## Work request
Report every line of the records below that contains the word "inforeg".

_ _ _

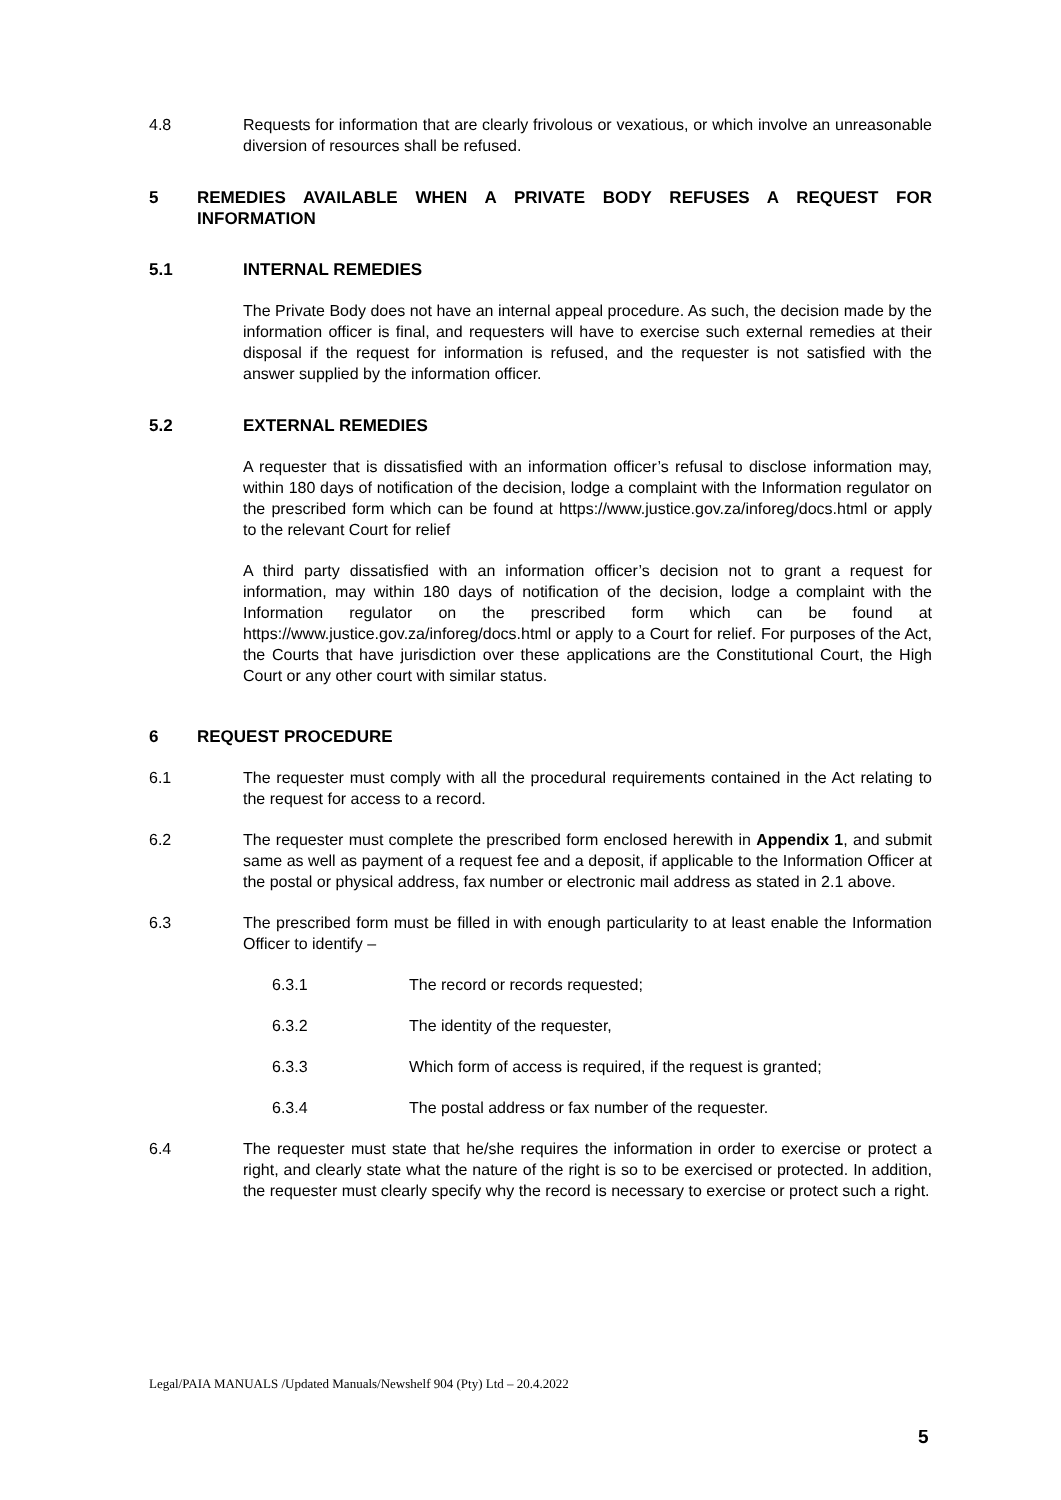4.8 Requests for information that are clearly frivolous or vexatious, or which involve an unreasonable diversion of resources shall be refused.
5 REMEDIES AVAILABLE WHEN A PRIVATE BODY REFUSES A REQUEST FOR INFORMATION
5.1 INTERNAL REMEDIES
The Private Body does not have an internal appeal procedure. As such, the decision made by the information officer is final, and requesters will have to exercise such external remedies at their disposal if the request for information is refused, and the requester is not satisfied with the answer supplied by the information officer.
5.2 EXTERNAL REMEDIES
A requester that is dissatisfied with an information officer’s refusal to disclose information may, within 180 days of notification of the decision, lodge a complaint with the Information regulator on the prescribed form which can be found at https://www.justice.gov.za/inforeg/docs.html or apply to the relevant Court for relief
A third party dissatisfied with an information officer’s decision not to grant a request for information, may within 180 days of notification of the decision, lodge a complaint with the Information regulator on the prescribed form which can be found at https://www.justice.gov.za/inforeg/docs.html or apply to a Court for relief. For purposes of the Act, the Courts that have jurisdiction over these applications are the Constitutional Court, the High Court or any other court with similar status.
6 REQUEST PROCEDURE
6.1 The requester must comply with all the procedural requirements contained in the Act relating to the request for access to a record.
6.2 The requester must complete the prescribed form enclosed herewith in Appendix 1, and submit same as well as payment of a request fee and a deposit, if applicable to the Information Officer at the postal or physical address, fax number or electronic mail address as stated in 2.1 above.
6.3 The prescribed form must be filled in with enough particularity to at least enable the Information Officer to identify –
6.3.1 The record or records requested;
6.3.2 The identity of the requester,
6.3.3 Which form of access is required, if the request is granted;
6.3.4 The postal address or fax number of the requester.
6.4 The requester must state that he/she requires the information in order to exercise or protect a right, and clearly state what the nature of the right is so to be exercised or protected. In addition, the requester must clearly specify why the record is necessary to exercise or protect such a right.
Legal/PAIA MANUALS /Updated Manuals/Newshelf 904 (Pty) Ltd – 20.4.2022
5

_ _ _

## Written solution
A requester that is dissatisfied with an information officer’s refusal to disclose information may, within 180 days of notification of the decision, lodge a complaint with the Information regulator on the prescribed form which can be found at https://www.justice.gov.za/inforeg/docs.html or apply to the relevant Court for relief
A third party dissatisfied with an information officer’s decision not to grant a request for information, may within 180 days of notification of the decision, lodge a complaint with the Information regulator on the prescribed form which can be found at https://www.justice.gov.za/inforeg/docs.html or apply to a Court for relief. For purposes of the Act, the Courts that have jurisdiction over these applications are the Constitutional Court, the High Court or any other court with similar status.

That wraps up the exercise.